Para saberem mais sobre Cleópatra, Marchis e a sua equipe usaram fotografias do asteroide tiradas entre 2017 e 2019 em momentos diferentes, com o instrumento SPHERE (Spectro-Polarimetric High-contrast Exoplanet REsearch) montado no Very Large Telescope (VLT) do ESO. À medida que o asteroide ia rodando sobre si mesmo, foi possível observá-lo a partir de diversos ângulos e criar os modelos 3D mais precisos de sua forma até o momento. Estes modelos limitaram a forma de “osso de cachorro” do asteroide e o seu volume, descobrindo que um dos lóbulos é maior que o outro e determinando que o comprimento do asteroide é cerca de 270 km, ou seja, ou cerca de metade do comprimento do Canal da Mancha.
Em um segundo estudo, também publicado na Astronomy & Astrophysics e liderado por Miroslav Brož da Universidade Charles em Praga, República Tcheca, a equipe detalha como utilizou observações SPHERE para determinar com precisão as órbitas das duas luas de Cleópatra. Estudos anteriores já tinham estimado estas órbitas, mas as novas observações do VLT do ESO mostraram que as luas não estavam onde os dados antigos tinham previsto.
“Era importante resolver este problema”, explica Brož. “Porque se as órbitas das luas estiverem erradas, tudo estará errado, incluindo a massa de Cleópatra". Graças às novas observações e a modelos sofisticados, a equipe conseguiu descrever de forma precisa como é que a gravidade de Cleópatra influencia os movimentos das suas luas e determinar as órbitas complexas de AlexHelios e CleoSelene, o que, por sua vez, lhe permitiu calcular a massa do asteroide, descobrindo assim que esta é 35% menor do que o estimado anteriormente.

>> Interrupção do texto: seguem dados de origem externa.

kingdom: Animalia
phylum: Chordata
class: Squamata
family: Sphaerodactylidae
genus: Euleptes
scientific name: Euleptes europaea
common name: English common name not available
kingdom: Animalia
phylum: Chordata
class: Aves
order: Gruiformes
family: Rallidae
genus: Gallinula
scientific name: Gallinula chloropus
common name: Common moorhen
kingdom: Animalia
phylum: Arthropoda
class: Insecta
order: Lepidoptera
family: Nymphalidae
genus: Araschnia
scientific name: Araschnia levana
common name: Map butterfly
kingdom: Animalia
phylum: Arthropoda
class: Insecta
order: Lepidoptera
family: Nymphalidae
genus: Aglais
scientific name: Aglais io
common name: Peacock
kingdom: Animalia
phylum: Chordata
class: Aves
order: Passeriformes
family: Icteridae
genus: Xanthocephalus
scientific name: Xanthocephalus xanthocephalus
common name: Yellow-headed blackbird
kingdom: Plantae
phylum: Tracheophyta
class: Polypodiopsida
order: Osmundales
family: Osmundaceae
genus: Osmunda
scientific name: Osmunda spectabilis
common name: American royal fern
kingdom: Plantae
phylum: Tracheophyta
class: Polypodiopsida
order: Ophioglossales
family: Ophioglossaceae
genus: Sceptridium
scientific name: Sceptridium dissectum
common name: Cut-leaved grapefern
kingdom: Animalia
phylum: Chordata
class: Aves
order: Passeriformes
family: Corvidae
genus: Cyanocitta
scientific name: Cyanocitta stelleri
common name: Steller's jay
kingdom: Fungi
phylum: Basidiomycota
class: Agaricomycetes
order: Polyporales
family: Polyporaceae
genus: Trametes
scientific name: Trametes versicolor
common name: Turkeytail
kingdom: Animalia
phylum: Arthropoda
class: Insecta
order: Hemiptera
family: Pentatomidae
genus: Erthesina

Combinando estes novos valores de massa e volume, os astrônomos puderam calcular um novo valor para a densidade do asteroide, a qual, sendo menor que metade da densidade do ferro, revelou ser menor do que o que se pensava anteriormente. A baixa densidade de Cleópatra, que se pensa ter uma composição metálica, sugere que este asteroide tem uma estrutura porosa e poderá ser pouco mais que um “monte de entulho”, o que significa, muito provavelmente, que se formou quando material se tornou a acumular após um enorme impacto.
A estrutura de monte de entulho de Cleópatra e a maneira como ele gira também dão indicações de como suas duas luas poderiam ter se formado. O asteroide gira quase a uma velocidade crítica (que corresponde à velocidade acima da qual começaria a se desfazer) e por isso até pequenos impactos podem arrancar pedras da sua superfície. Marchis e a sua equipe acreditam que essas pedras poderiam posteriormente ter formado AlexHelios e CleoSelene, o que significaria que Cleópatra é literalmente responsável pelo nascimento das suas luas.
As novas imagens de Cleópatra e os resultados que daí se obtêm apenas foram possíveis graças a um dos sistemas de óptica adaptativa avançada em uso no VLT do ESO, situado no deserto chileno do Atacama. A óptica adaptativa ajuda a corrigir as distorções causadas pela atmosfera terrestre que faz com que os objetos pareçam desfocados — o mesmo efeito que faz com que as estrelas “cintilem” quando observadas a partir da Terra. Graças a estas correções, o SPHERE foi capaz de obter imagens de Cleópatra — localizado a 200 milhões de quilômetros de distância da Terra quando está na sua posição mais próxima de nós — apesar do seu tamanho aparente do céu ser equivalente ao de uma bola de golfe situada a 40 km de distância.
O futuro Extremely Large Telescope (ELT) do ESO, com os seus sistemas de óptica adaptativa avançados, será ideal para obter imagens de asteroides distantes tais como Cleópatra. ”Mal posso esperar para apontar o ELT a Cleópatra, para vermos se tem mais luas e refinar as suas órbitas de modo a detectar pequenas variações”, acrescenta Marchis.